- Provided data
+--
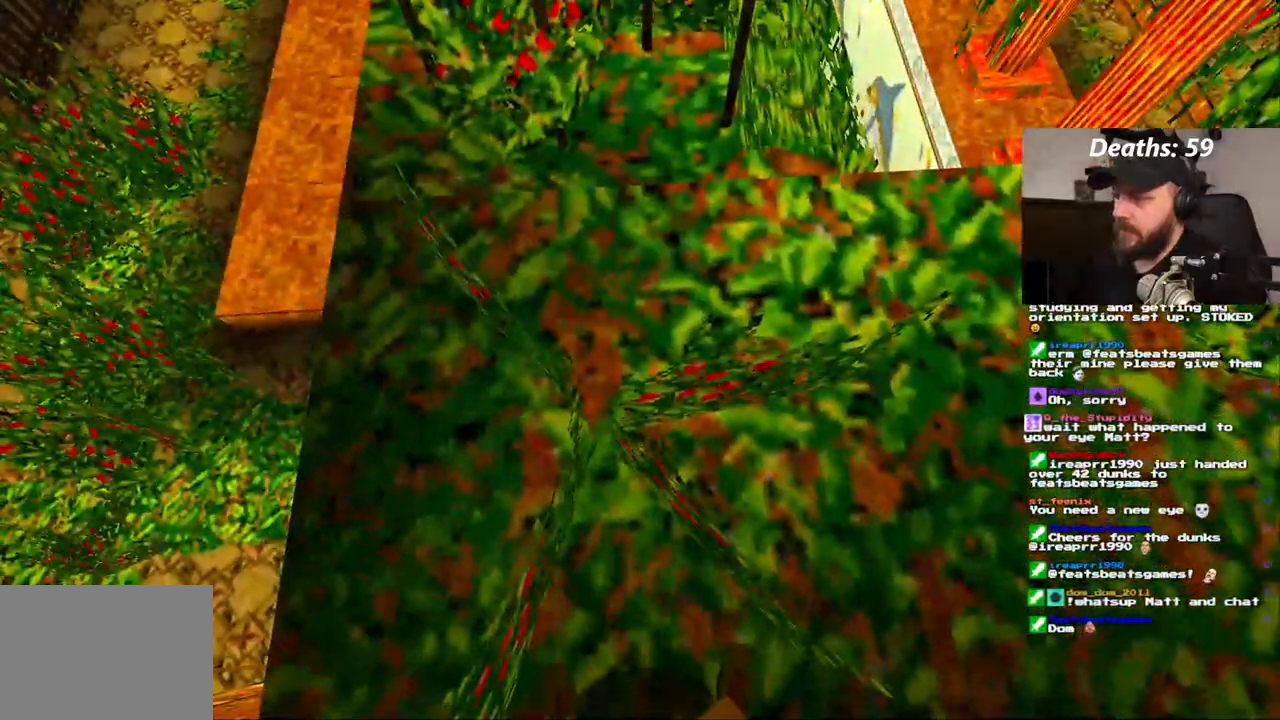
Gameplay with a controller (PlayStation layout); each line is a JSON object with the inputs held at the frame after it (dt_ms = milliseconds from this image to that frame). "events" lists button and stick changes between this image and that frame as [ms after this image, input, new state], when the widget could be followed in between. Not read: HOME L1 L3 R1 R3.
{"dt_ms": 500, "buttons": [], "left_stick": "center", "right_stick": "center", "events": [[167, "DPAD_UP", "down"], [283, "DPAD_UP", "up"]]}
+--
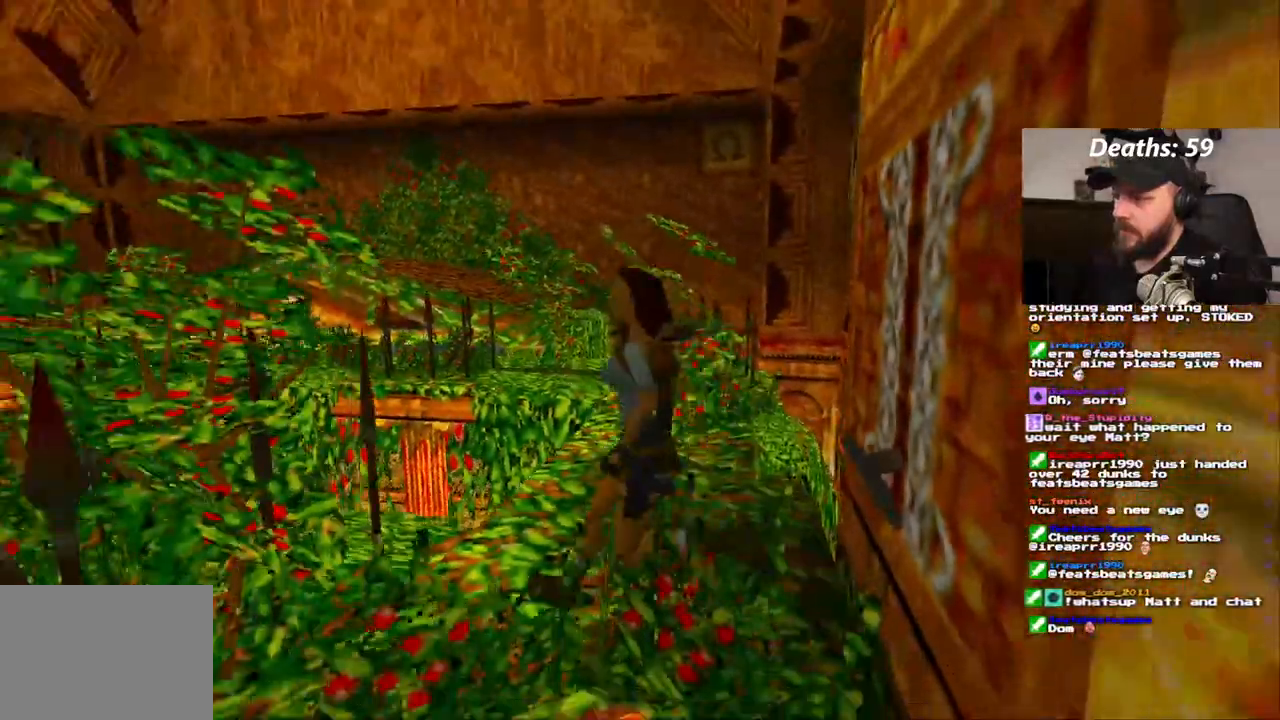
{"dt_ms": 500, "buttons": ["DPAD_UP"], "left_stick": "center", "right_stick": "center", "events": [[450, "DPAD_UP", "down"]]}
+--
- About this exercise
Select every line above that contains the word "down", and copy it.

- Your solution
{"dt_ms": 500, "buttons": [], "left_stick": "center", "right_stick": "center", "events": [[167, "DPAD_UP", "down"], [283, "DPAD_UP", "up"]]}
{"dt_ms": 500, "buttons": ["DPAD_UP"], "left_stick": "center", "right_stick": "center", "events": [[450, "DPAD_UP", "down"]]}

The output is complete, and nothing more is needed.